MarketDash Editorial Team
4 hours ago
A recent graduate turned to Reddit after his parents started demanding rent and large chunks of his paycheck the moment he got his diploma. He's so strapped for cash that he's sneaking their household supplies just to survive while working to move out.

Here's a story that'll make you reconsider moving back home after college. A recent grad posted on Reddit about a situation that went from "welcome home, son" to "pay up" faster than you can say diploma. The second he walked off that graduation stage, his parents flipped a switch. No more help. Instead, they started charging rent, demanding he cover his own food and basics, and on top of all that, they want a big chunk of his paycheck. Oh, and he doesn't even have a full-time job yet.

When Family Becomes Landlord and Creditor

"It feels so messed up," he wrote in his post. "My parents basically stopped helping overnight and started keeping score. Now they want rent even though I'm living at home, I'm paying for my own food and basics, and on top of that they expect me to hand over a big chunk of my paycheck. Their line is that they raised me, so I 'owe' them. Has anyone dealt with parents treating you like an ATM?"

The response was swift and mostly furious. Reddit users rallied around the graduate, with many pointing out that raising a child isn't supposed to be an investment strategy with a 22-year maturity date.

"You don't owe your parents for raising you," one commenter said bluntly. "They chose to have sex and make a baby."

Others agreed that parenting is a responsibility you sign up for, not a loan that comes due when your kid turns legal drinking age.

The financial squeeze is real. Despite working a job and trying to save enough to escape, the grad says his money evaporates before he can build any cushion. It's gotten so tight that he's resorting to guerrilla survival tactics.

"Sometimes I'll quietly use a little of my parents' stuff when they are not looking because I'm that broke right now," he admitted. "Toothpaste, toilet paper, and laundry detergent."

Think about that for a second. This is someone with a college degree, working a job, who has to sneak household supplies in his own home because his parents are draining his bank account.

Is This Parenting or Financial Control?

The Reddit thread split into camps. Some users said asking an adult child to chip in for rent is perfectly reasonable. "If you're living in their house and are now out of college and working, you should be kicking in toward rent," one commenter noted.

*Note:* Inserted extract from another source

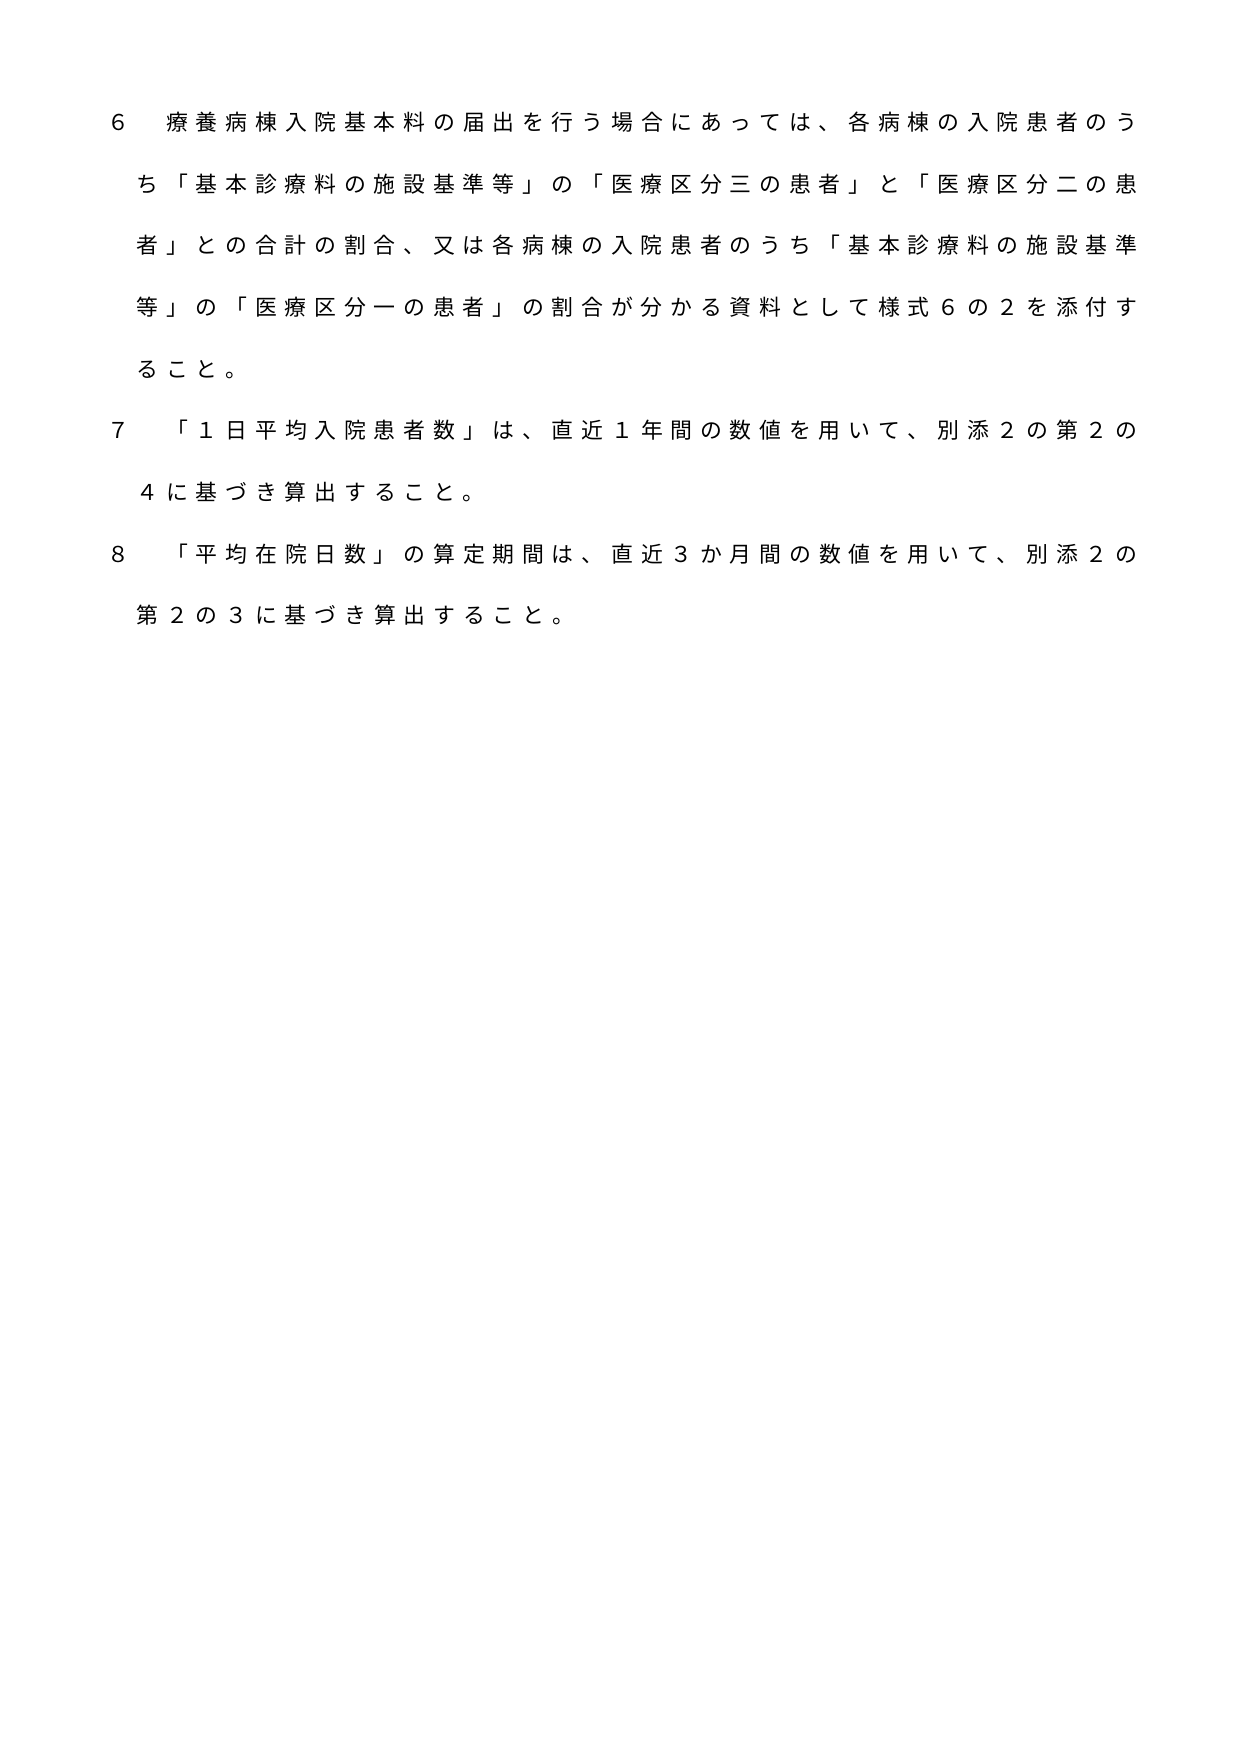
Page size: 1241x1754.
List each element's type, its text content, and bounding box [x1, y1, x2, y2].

text ８ 「平均在院日数」の算定期間は、直近３か月間の数値を用いて、別添２の第２の３に基づき算出すること。 [107, 522, 1146, 645]
text ７ 「１日平均入院患者数」は、直近１年間の数値を用いて、別添２の第２の４に基づき算出すること。 [107, 398, 1146, 522]
text ６ 療養病棟入院基本料の届出を行う場合にあっては、各病棟の入院患者のうち「基本診療料の施設基準等」の「医療区分三の患者」と「医療区分二の患者」との合計の割合、又は各病棟の入院患者のうち「基本診療料の施設基準等」の「医療区分一の患者」の割合が分かる資料として様式６の２を添付すること。 [107, 90, 1146, 398]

Fair enough. But the issue here isn't reasonable contribution. It's the justification and the amount. Telling your kid they "owe" you for the cost of raising them? That's where people drew the line.

"That is a control tactic," one person wrote. Another added, "What they're doing is trapping you from saving money to leave. Too many people have kids as a retirement plan or extra wallets to dip into."

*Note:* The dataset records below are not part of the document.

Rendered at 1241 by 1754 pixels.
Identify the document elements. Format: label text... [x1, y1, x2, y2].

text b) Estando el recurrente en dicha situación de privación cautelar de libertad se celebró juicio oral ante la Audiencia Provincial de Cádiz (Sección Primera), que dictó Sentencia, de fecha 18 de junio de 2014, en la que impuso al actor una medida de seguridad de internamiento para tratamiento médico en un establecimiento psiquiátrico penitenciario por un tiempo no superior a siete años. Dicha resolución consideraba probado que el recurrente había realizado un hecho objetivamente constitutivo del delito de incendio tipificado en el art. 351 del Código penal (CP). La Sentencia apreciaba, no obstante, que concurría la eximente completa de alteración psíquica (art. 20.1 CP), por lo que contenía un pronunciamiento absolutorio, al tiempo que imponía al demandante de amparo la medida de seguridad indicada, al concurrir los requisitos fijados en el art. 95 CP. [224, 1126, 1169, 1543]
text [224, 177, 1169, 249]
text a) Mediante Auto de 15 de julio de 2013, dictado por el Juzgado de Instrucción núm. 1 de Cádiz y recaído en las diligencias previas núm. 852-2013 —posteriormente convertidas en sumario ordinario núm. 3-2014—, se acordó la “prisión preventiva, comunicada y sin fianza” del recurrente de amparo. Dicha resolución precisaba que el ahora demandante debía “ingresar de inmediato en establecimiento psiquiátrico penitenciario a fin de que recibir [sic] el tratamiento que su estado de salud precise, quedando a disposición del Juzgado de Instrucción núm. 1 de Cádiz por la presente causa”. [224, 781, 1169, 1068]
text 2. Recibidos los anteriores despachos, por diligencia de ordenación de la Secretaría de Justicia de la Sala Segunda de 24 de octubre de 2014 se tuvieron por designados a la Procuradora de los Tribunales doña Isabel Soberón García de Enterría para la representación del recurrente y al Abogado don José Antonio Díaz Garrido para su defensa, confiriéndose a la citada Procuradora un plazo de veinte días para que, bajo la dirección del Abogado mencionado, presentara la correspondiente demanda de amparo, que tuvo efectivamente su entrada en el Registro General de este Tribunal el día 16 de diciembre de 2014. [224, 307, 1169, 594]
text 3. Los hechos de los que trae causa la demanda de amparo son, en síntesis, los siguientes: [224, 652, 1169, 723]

The stories that poured in were telling. Some users shared that their parents charged them rent as young adults, but later revealed they'd been saving it to give back as a nest egg. Wholesome twist. But plenty of others described years of financial manipulation and resentment.

One particularly grim account: "I'm 52 and my father still says I 'owe' him money for the expenses of the first 18 years of my life. When my husband and I finally got a house, he only called to say that he sees we paid for it with 'his' money that I still 'owe', and demanded his name be added to it."

That's not parenting. That's a business relationship gone toxic.

The advice from the Reddit crowd was practical and urgent. Multiple commenters told the grad to open a separate bank account his parents can't access and to avoid disclosing his actual income. "Make sure they have zero access to your bank account," one warned.

Others urged him to get out as soon as humanly possible, even if it means finding roommates or taking on a side hustle. The longer he stays, the harder it becomes to save enough to leave.

There's a bigger question lurking in this mess: What do parents owe their adult children, and what do adult children owe their parents? Most people agree that once you're working and living at home, contributing something is reasonable. But framing it as repayment for being raised? That turns a family dynamic into a ledger, and nobody wins when love gets an invoice attached.